Only the pictures are to be left out; write out the rest of the data exactly.

DATA SHOWN:
○ ○ ○ ○ ○ ○ ○

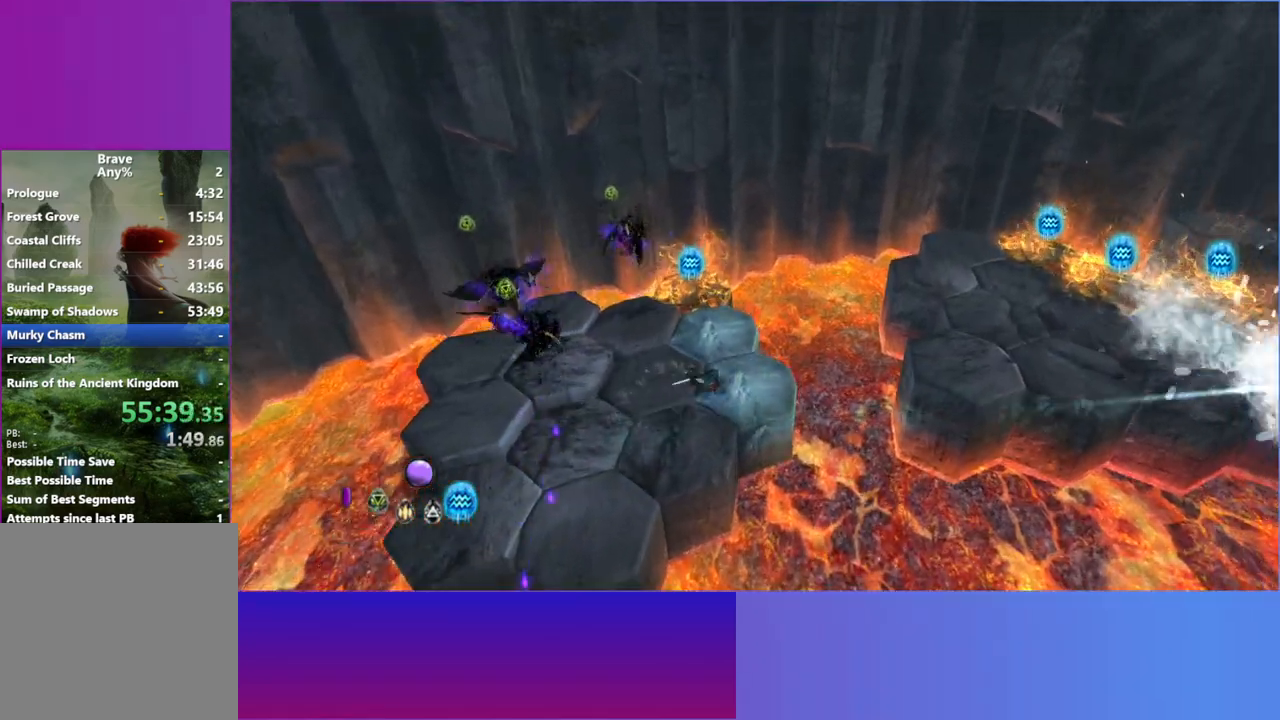
{"buttons": ["A"], "left_stick": "right", "right_stick": "right", "events": [[300, "A", "down"], [400, "A", "up"], [483, "A", "down"]]}
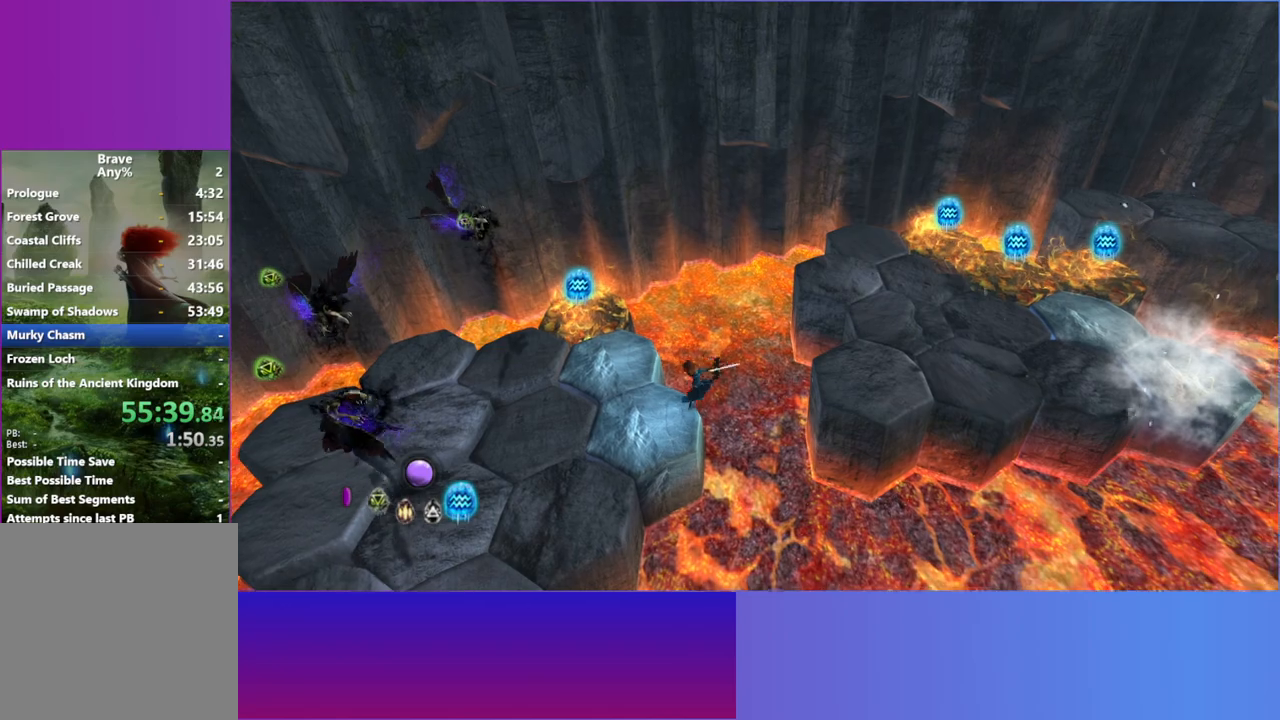
{"buttons": [], "left_stick": "right", "right_stick": "right", "events": [[83, "A", "up"], [200, "A", "down"], [300, "A", "up"]]}
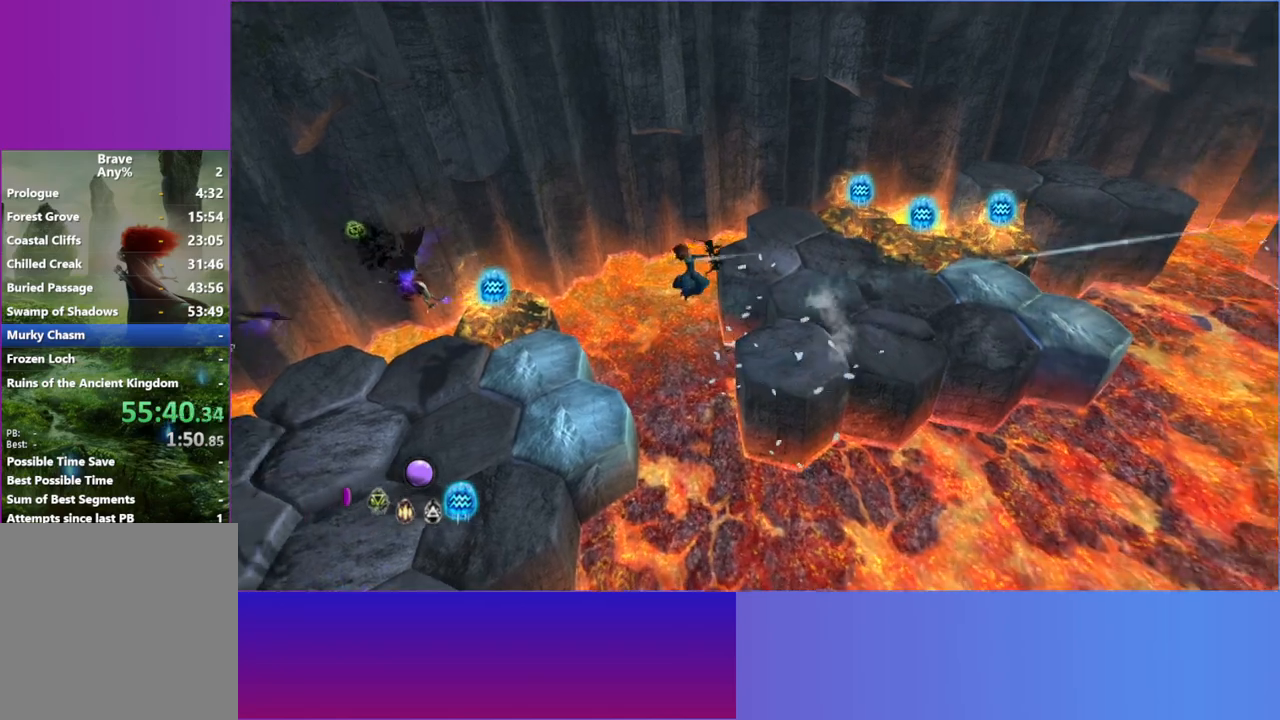
{"buttons": [], "left_stick": "up-right", "right_stick": "up-right", "events": [[67, "right_stick", "up-right"], [117, "left_stick", "up-right"]]}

○ ○ ○ ○ ○ ○ ○

WRITTEN SOLUTION:
{"buttons": ["A"], "left_stick": "right", "right_stick": "right", "events": [[300, "A", "down"], [400, "A", "up"], [483, "A", "down"]]}
{"buttons": [], "left_stick": "right", "right_stick": "right", "events": [[83, "A", "up"], [200, "A", "down"], [300, "A", "up"]]}
{"buttons": [], "left_stick": "up-right", "right_stick": "up-right", "events": [[67, "right_stick", "up-right"], [117, "left_stick", "up-right"]]}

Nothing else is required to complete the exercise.